Excerpted text:
▽

There was one time where I was melting a garbage bag that was on our front porch, and got in big trouble, because IN that garbage bag was a dead car battery... You know, you leave something in the yard of a nine year old equipped with a magnifying glass, you're asking for it to be melted / burnt, if you ask me...

I also found out that cheap walmart sandal's would catch on fire fast, and turn into a sort of burning, boiling plastic version of napalm.

I eventually started getting more creative with it. I posed my plastic captain America action figure in a cool pose, and tried to melt his leg and arm sockets in place, so he would stay that way. It didn't really work out, so all I really accomplished was destroying yet another thing.

I started burning my name into things, which turned out to also be a bad idea, because I couldn't deny that it was me burning things. "Who burnt your name into the tree out front?" "Ah... vandals?"

I got in trouble again when my cousin and I started a little tiny fire in the back hard on some dead grass. The second it caught, he stomped it out, and we spent the rest of the afternoon trying to do it again... Then at dinner, he told my mother about it, like it was awesome... "What??" she said. "Nothing!" I said... And he retold the story. /facepalm.

Fast-forward to 1994. We were on a trip to Jaffery New Hampshire, my aunt had rented a cottage, and my cousin and I were dragged away for the week. We spent the whole week playing Rummy 500 and having camp fires. We burnt all their wood, and started burning odds and ends we found in the garage... Paneling we pulled off the walls, boxes and what not.

△

Data block:
▽

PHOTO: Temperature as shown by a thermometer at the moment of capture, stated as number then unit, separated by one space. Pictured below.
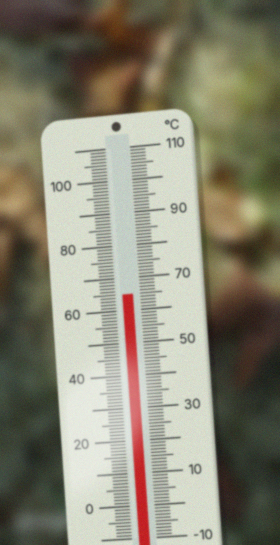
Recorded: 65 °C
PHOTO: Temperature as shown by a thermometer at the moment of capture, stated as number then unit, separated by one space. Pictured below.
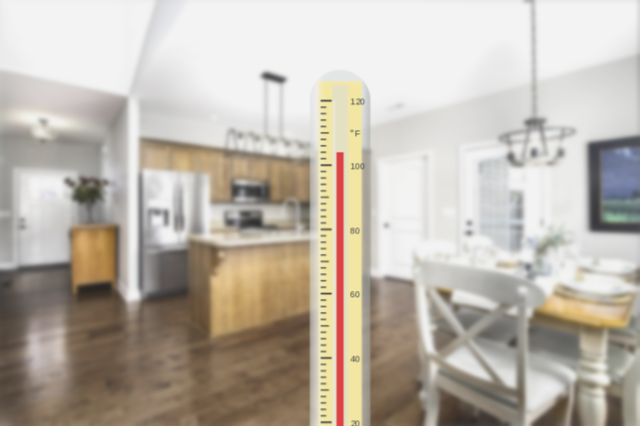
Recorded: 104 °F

△

The task:
Carry on the childhood fire-starting story from its last sentence, about burning paneling and boxes at the New Hampshire cottage. The listing stands apart from the childhood fire-starting story and is separate material.

Exercise result:
Looking back, it's a miracle we survived that weekend, because we found a red "stick" in the garage that we thought might be dynamite. We both looked at it awestruck, wondering if it might be dynamite, and what it would be in their garage for. We agreed that we really needed to know if it was or wasn't dynamite, so like a couple of early Mensa candidates, we threw a chunk of it into the fire, and sat there watching... Turned out to only be a road flare, thank god...

Thinking back, I really don't know why that particular story had nothing to do with a magnifying glass, it would have been the perfect time / place...

Did you find fire fascinating as a kid? Were you ever schooled in the arts of of the magnifying glass lighter, or was I, like in so many others of my childhood activities, the only one?